§ INFORMATION SUPPLIED
* * * * *
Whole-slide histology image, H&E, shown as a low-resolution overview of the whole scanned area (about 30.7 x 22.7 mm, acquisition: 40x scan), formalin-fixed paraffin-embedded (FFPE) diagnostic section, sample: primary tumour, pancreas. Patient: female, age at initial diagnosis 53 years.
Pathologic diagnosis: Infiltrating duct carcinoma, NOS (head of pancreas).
* * * * *
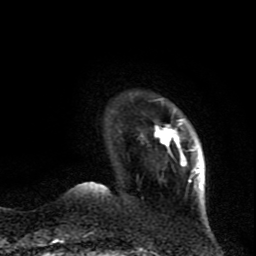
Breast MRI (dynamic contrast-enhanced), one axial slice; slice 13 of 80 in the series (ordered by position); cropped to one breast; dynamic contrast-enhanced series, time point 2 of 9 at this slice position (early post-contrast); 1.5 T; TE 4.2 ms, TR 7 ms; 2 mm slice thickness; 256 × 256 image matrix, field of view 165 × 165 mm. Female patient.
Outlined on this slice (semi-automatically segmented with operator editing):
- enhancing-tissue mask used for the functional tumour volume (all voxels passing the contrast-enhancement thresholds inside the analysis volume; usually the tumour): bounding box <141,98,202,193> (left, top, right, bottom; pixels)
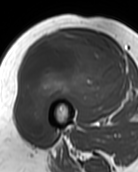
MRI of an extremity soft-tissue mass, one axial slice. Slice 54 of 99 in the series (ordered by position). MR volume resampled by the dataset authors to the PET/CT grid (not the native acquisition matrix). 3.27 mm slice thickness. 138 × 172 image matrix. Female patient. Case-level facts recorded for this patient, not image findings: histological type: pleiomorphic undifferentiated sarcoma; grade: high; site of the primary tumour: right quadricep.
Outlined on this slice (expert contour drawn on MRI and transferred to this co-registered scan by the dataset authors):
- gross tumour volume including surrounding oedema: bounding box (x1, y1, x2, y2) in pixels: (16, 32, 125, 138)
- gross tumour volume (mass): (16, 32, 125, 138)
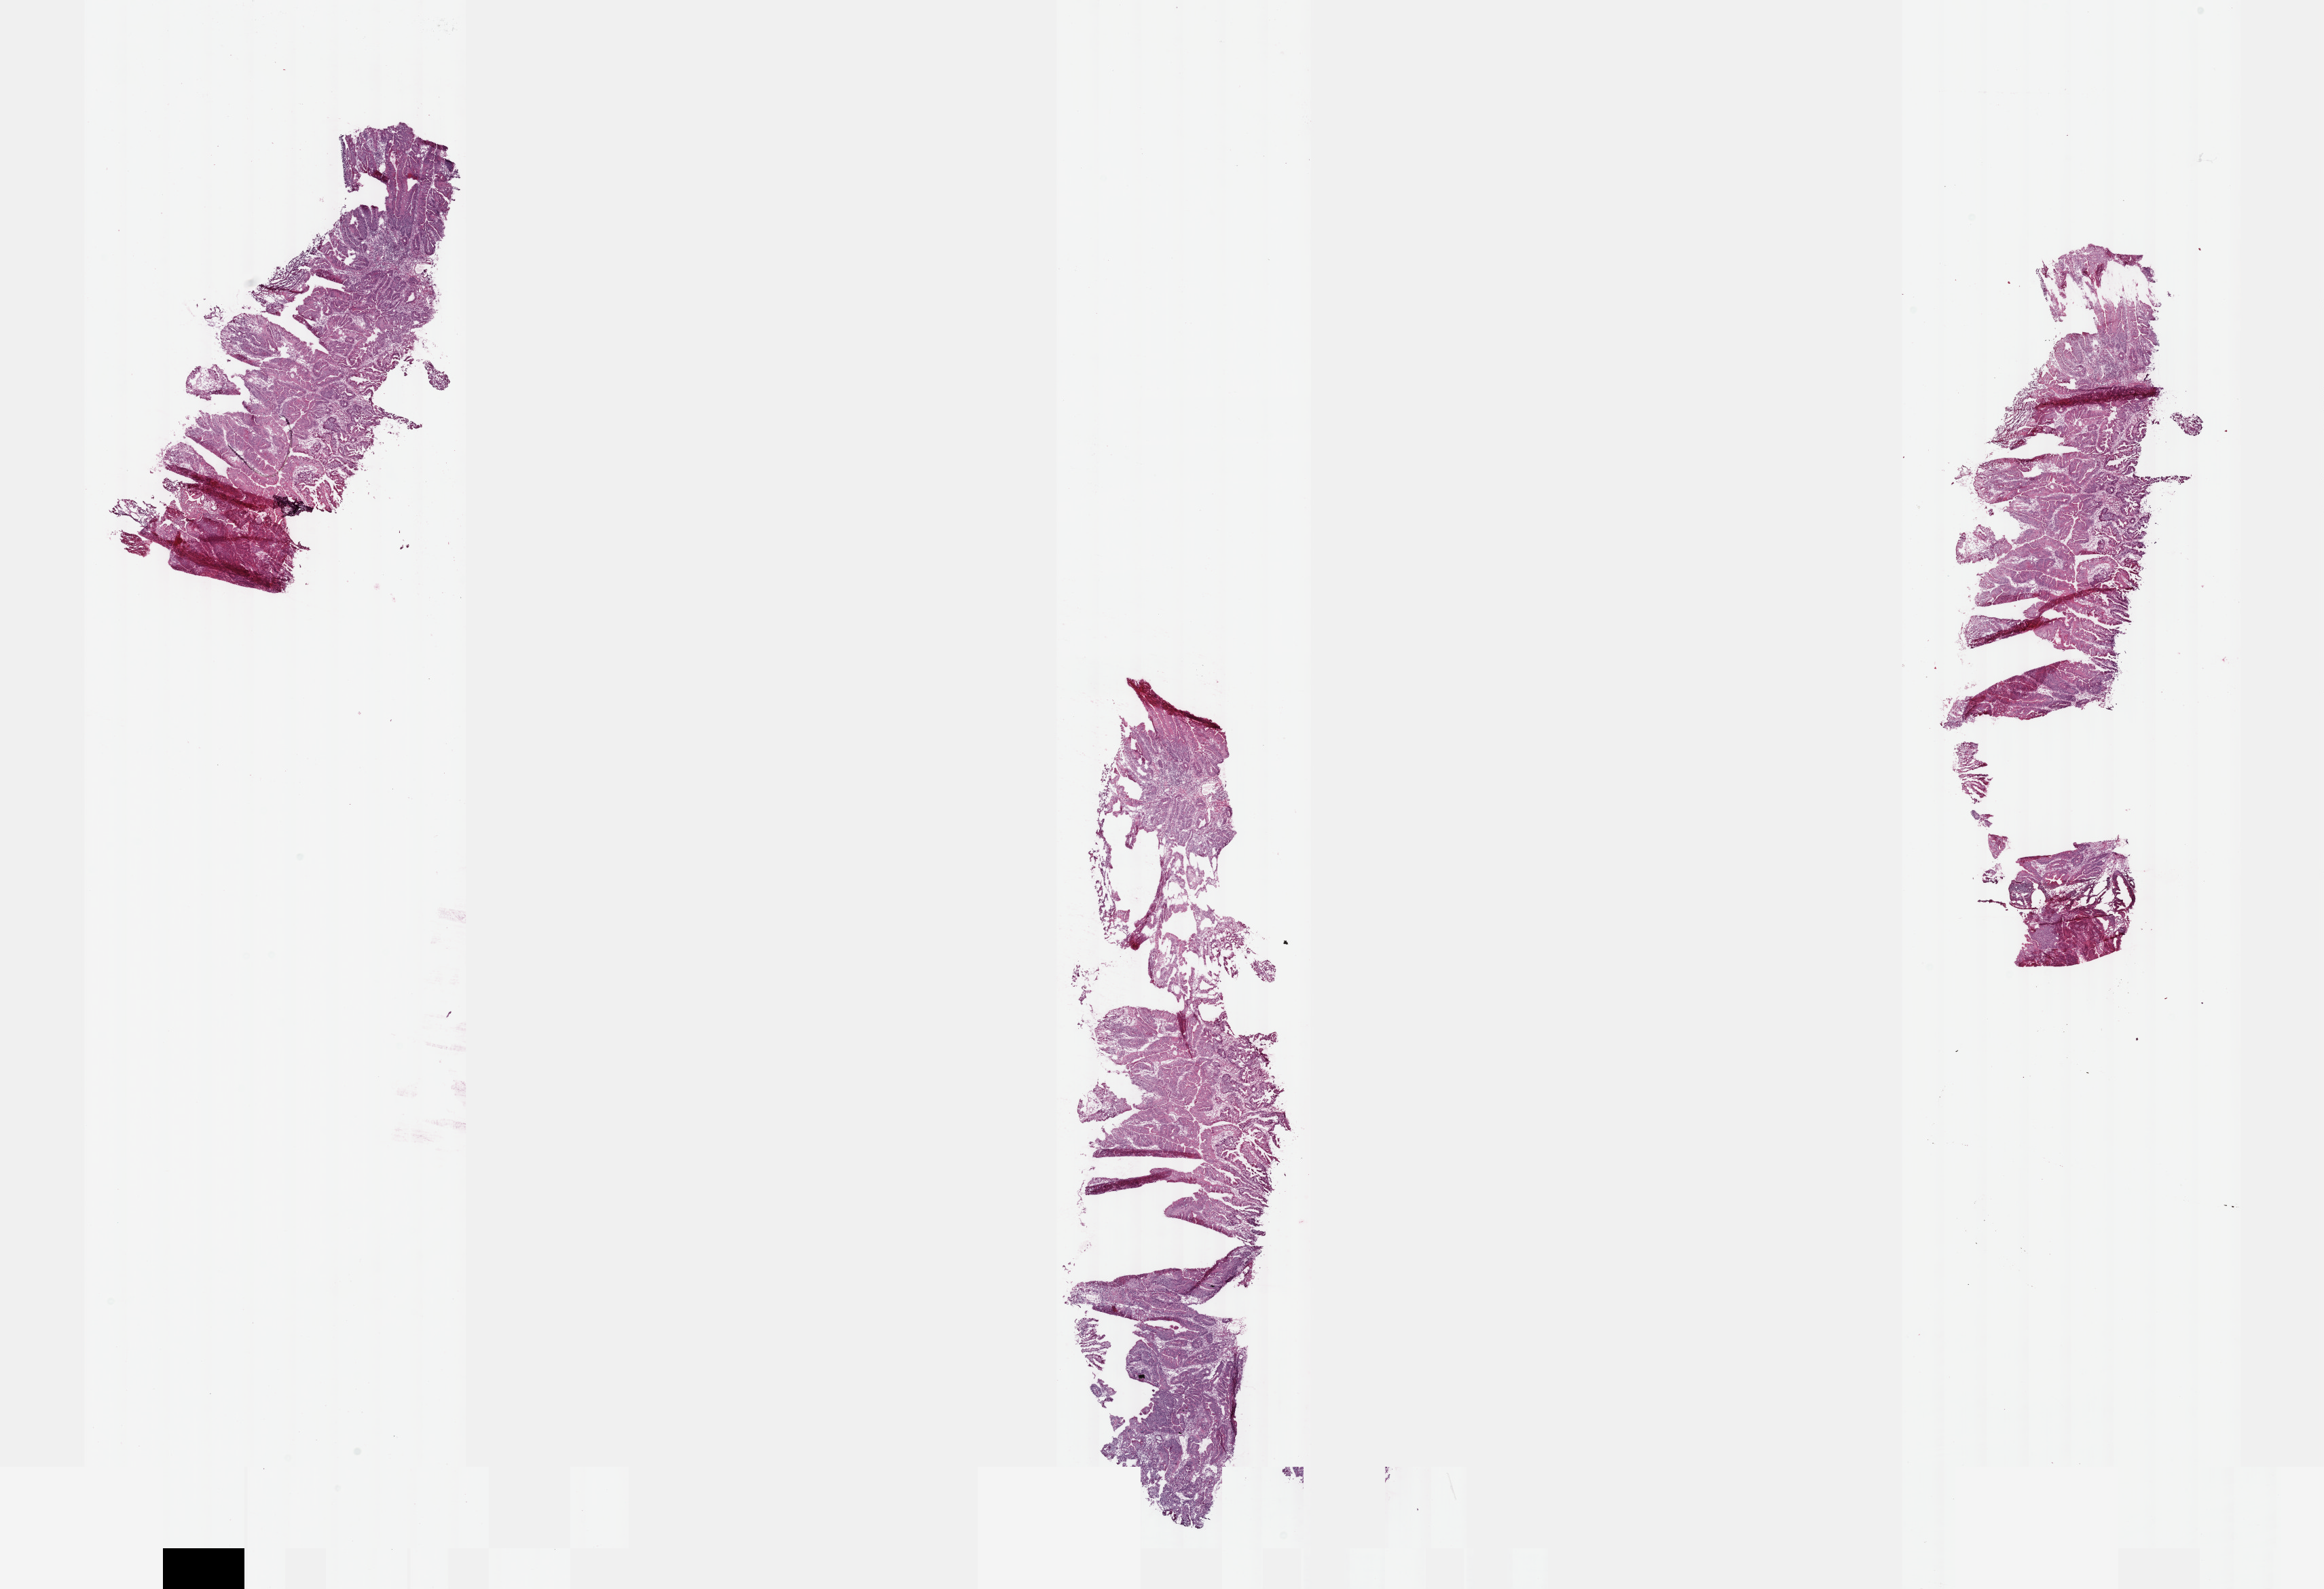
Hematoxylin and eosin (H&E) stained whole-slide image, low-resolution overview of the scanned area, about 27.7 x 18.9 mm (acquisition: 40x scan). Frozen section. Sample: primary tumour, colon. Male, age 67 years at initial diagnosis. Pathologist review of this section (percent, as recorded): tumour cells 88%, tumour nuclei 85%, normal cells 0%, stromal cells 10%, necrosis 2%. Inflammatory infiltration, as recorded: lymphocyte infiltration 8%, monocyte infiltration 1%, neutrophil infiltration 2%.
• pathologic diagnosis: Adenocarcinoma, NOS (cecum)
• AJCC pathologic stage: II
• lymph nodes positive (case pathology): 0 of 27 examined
* * * * *
§ THE PROBLEM
Pull out every line holding "Outlined" from the records above, and copy it.

§ RESPONSE BOX
Outlined on this slice (semi-automatically segmented with operator editing):
Outlined on this slice (expert contour drawn on MRI and transferred to this co-registered scan by the dataset authors):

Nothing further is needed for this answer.